**Task**: Copy the text of each record below word for word, leaving out the pictures.

Collection entries:
•••••
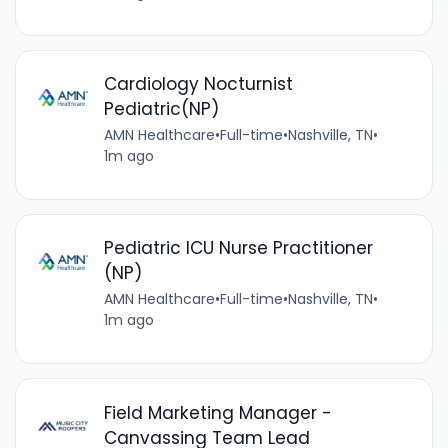
Cardiology Nocturnist
Pediatric(NP)
AMN Healthcare
•
Full-time
•
Nashville, TN
•
1m ago
Pediatric ICU Nurse Practitioner
(NP)
AMN Healthcare
•
Full-time
•
Nashville, TN
•
1m ago
Field Marketing Manager -
Canvassing Team Lead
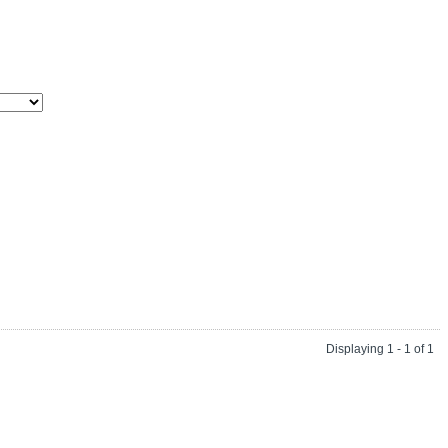
Displaying 1 - 1 of 1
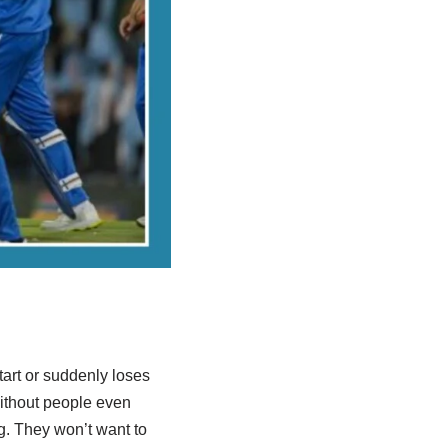
tart or suddenly loses
without people even
ing. They won’t want to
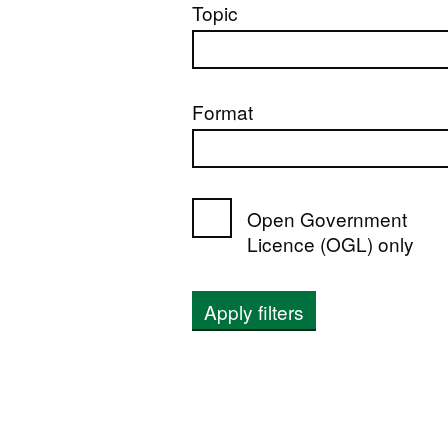
Topic
Format
Open Government
Licence (OGL) only
Apply filters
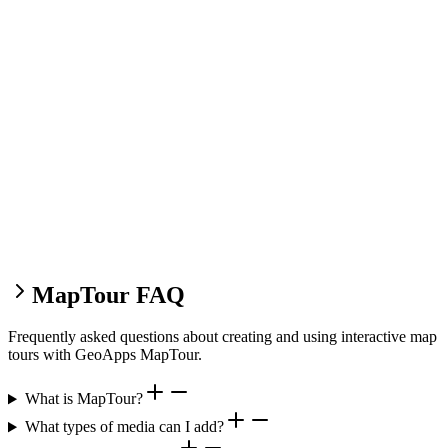
MapTour FAQ
Frequently asked questions about creating and using interactive map
tours with GeoApps MapTour.
What is MapTour?
What types of media can I add?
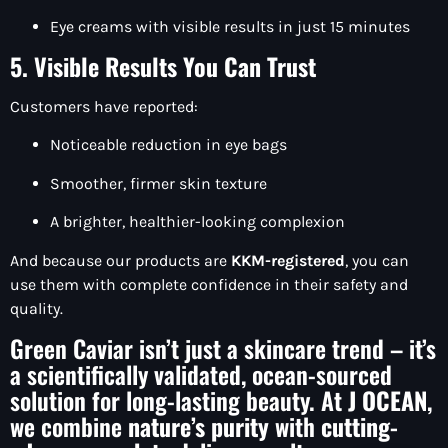
Eye creams with visible results in just 15 minutes
5. Visible Results You Can Trust
Customers have reported:
Noticeable reduction in eye bags
Smoother, firmer skin texture
A brighter, healthier-looking complexion
And because our products are
KKM-registered
, you can
use them with complete confidence in their safety and
quality.
Green Caviar isn’t just a skincare trend – it’s
a scientifically validated, ocean-sourced
solution for long-lasting beauty. At
J OCEAN
,
we combine
nature’s purity
with
cutting-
•••••
**Answer space**:
Cardiology Nocturnist
Pediatric(NP)
AMN Healthcare
•
Full-time
•
Nashville, TN
•
1m ago
Pediatric ICU Nurse Practitioner
(NP)
AMN Healthcare
•
Full-time
•
Nashville, TN
•
1m ago
Field Marketing Manager -
Canvassing Team Lead
Displaying 1 - 1 of 1
tart or suddenly loses
without people even
ing. They won’t want to
Topic
Format
Open Government
Licence (OGL) only
Apply filters
MapTour FAQ
Frequently asked questions about creating and using interactive map
tours with GeoApps MapTour.
What is MapTour?
What types of media can I add?
Eye creams with visible results in just 15 minutes
5. Visible Results You Can Trust
Customers have reported:
Noticeable reduction in eye bags
Smoother, firmer skin texture
A brighter, healthier-looking complexion
And because our products are
KKM-registered
, you can
use them with complete confidence in their safety and
quality.
Green Caviar isn’t just a skincare trend – it’s
a scientifically validated, ocean-sourced
solution for long-lasting beauty. At
J OCEAN
,
we combine
nature’s purity
with
cutting-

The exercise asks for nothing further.